• _Request_
Print the records exactly as written, and let no picture into the answer.

# # #

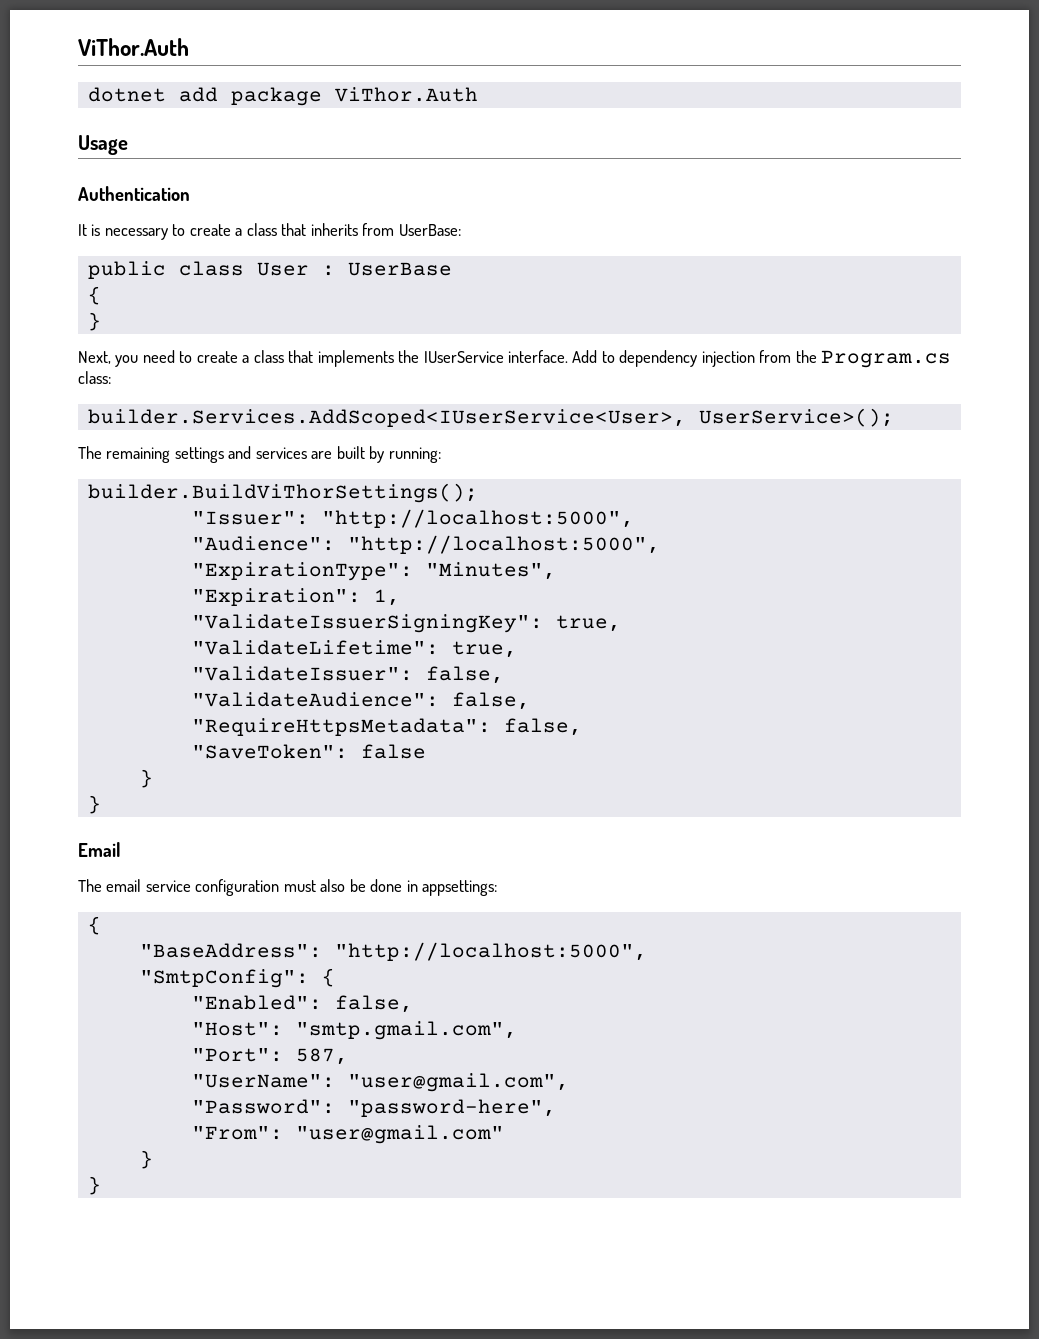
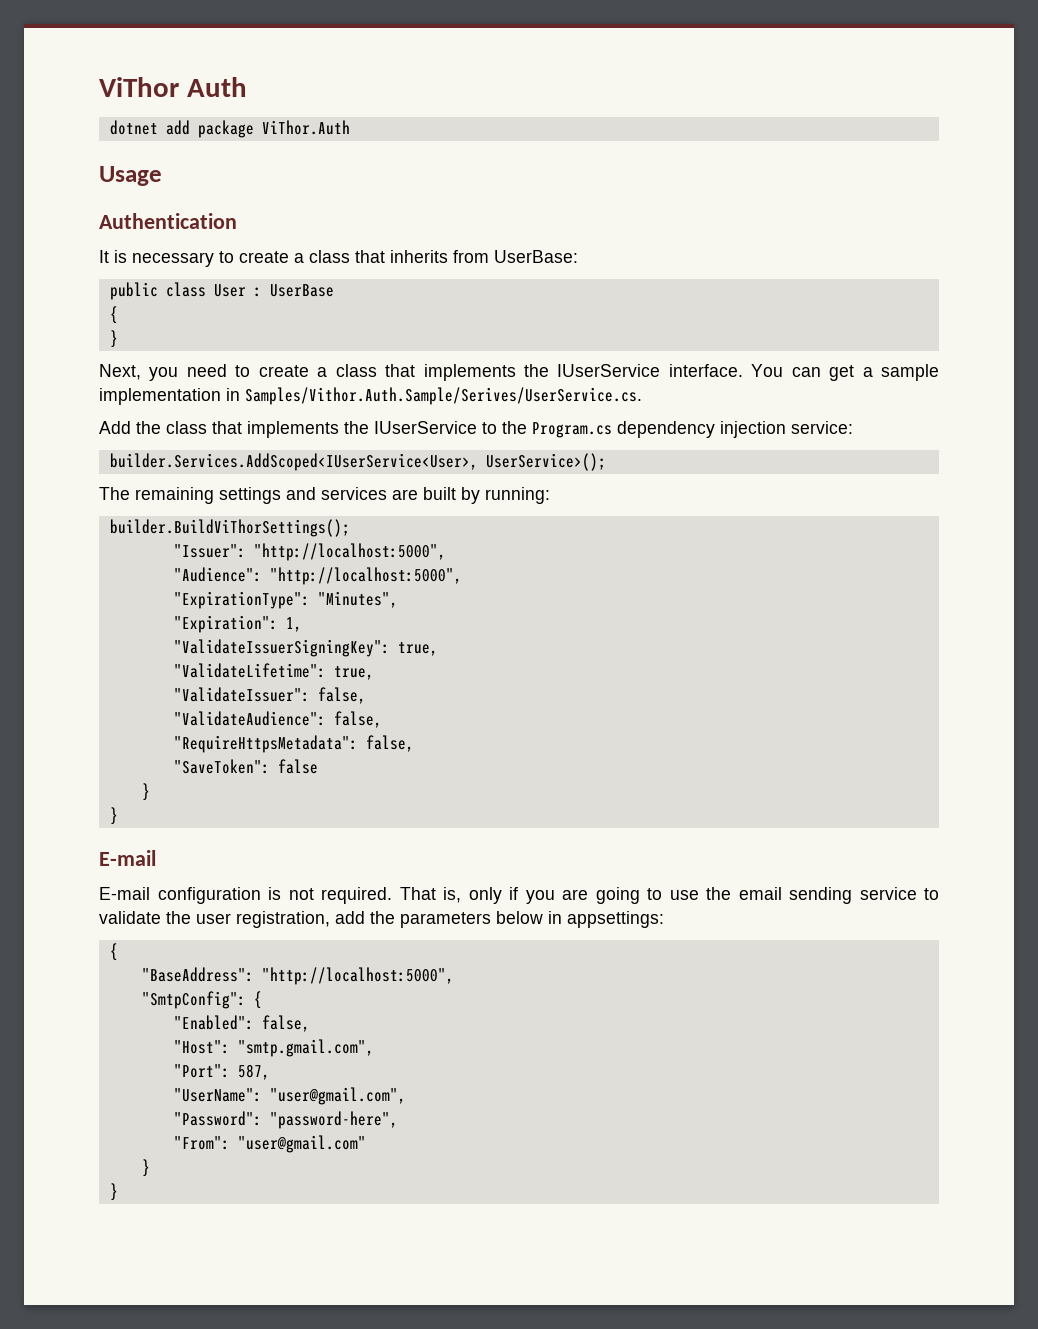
[78,38,189,56] ViThor.Auth -> [99,77,247,97] ViThor Auth
[572,350,952,368] [78,371,111,384] Add to dependency injection from the Program.cs class: -> [751,364,939,381] [99,387,642,405] [99,421,853,438] You can get a sample implementation in Samples/Vithor.Auth.Sample/Serives/UserService.cs. // Add the class that implements the IUserService to the Program.cs dependency injection service:
[78,842,121,857] [78,879,403,896] Email // The email service configuration must also be done -> [99,850,156,866] [99,887,939,904] [99,911,543,928] E-mail // E-mail configuration is not required. That is, only if you are going to use the email sending service to validate the user registration, add the parameters below

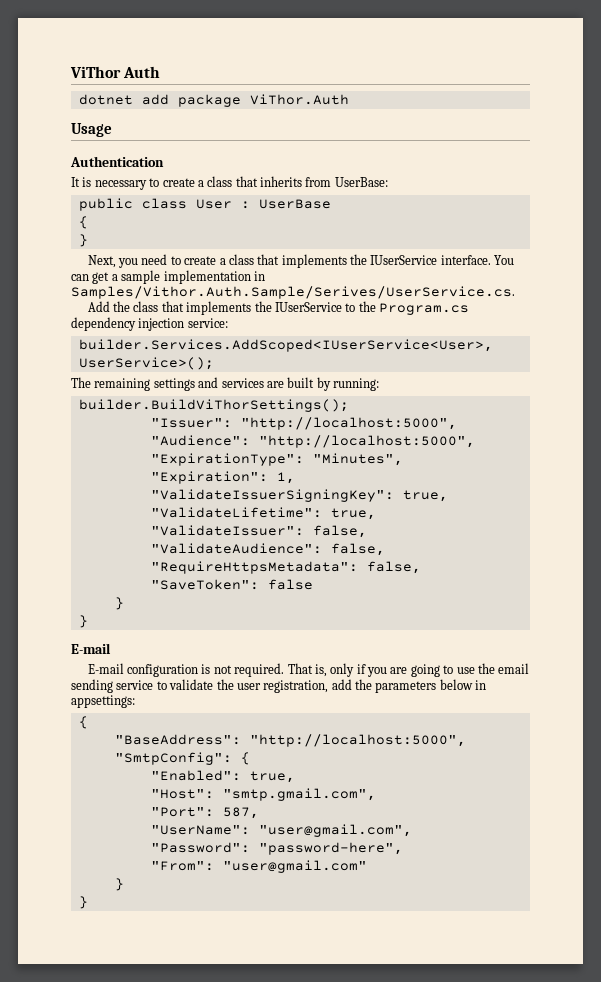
[261,1015,310,1032] false, -> [249,771,295,783] true,

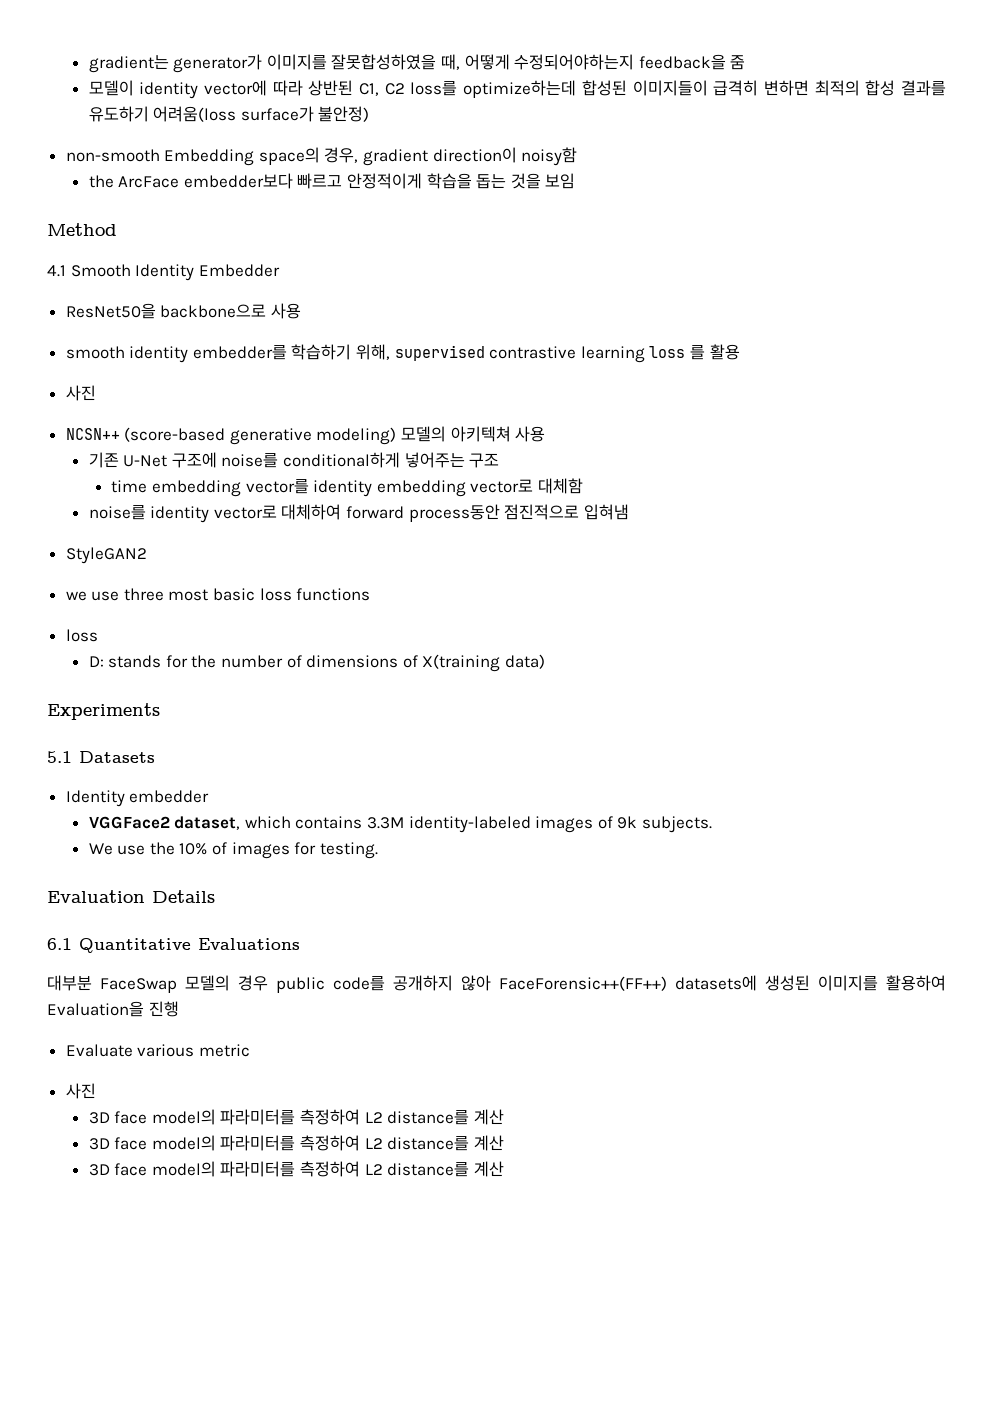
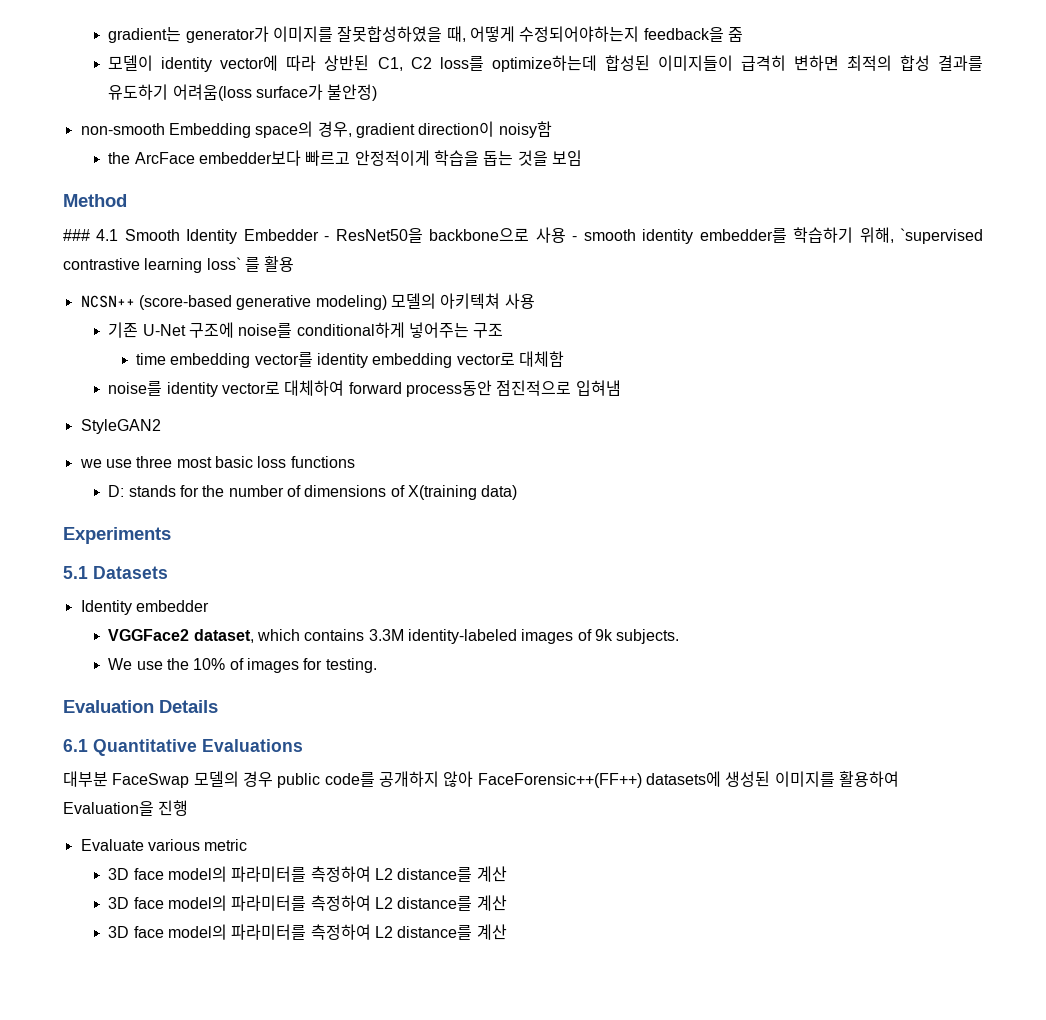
(117, 229) none -> [63,229,90,241] ###
(280, 270) // -> [324,236,330,241] -
(301, 311) // -> [572,236,578,241] -
[394,345,485,361] supervised -> [900,228,984,244] `supervised
[649,346,686,358] loss -> [206,257,241,270] loss`
[65,385,96,401] // 사진 -> (295, 264) none
[65,629,98,642] // loss -> (355, 462) none
[65,1083,96,1099] // 사진 -> (248, 845) none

# # #

• _Task response_
[78,38,189,56] ViThor.Auth -> [99,77,247,97] ViThor Auth
[572,350,952,368] [78,371,111,384] Add to dependency injection from the Program.cs class: -> [751,364,939,381] [99,387,642,405] [99,421,853,438] You can get a sample implementation in Samples/Vithor.Auth.Sample/Serives/UserService.cs. // Add the class that implements the IUserService to the Program.cs dependency injection service:
[78,842,121,857] [78,879,403,896] Email // The email service configuration must also be done -> [99,850,156,866] [99,887,939,904] [99,911,543,928] E-mail // E-mail configuration is not required. That is, only if you are going to use the email sending service to validate the user registration, add the parameters below

[261,1015,310,1032] false, -> [249,771,295,783] true,

(117, 229) none -> [63,229,90,241] ###
(280, 270) // -> [324,236,330,241] -
(301, 311) // -> [572,236,578,241] -
[394,345,485,361] supervised -> [900,228,984,244] `supervised
[649,346,686,358] loss -> [206,257,241,270] loss`
[65,385,96,401] // 사진 -> (295, 264) none
[65,629,98,642] // loss -> (355, 462) none
[65,1083,96,1099] // 사진 -> (248, 845) none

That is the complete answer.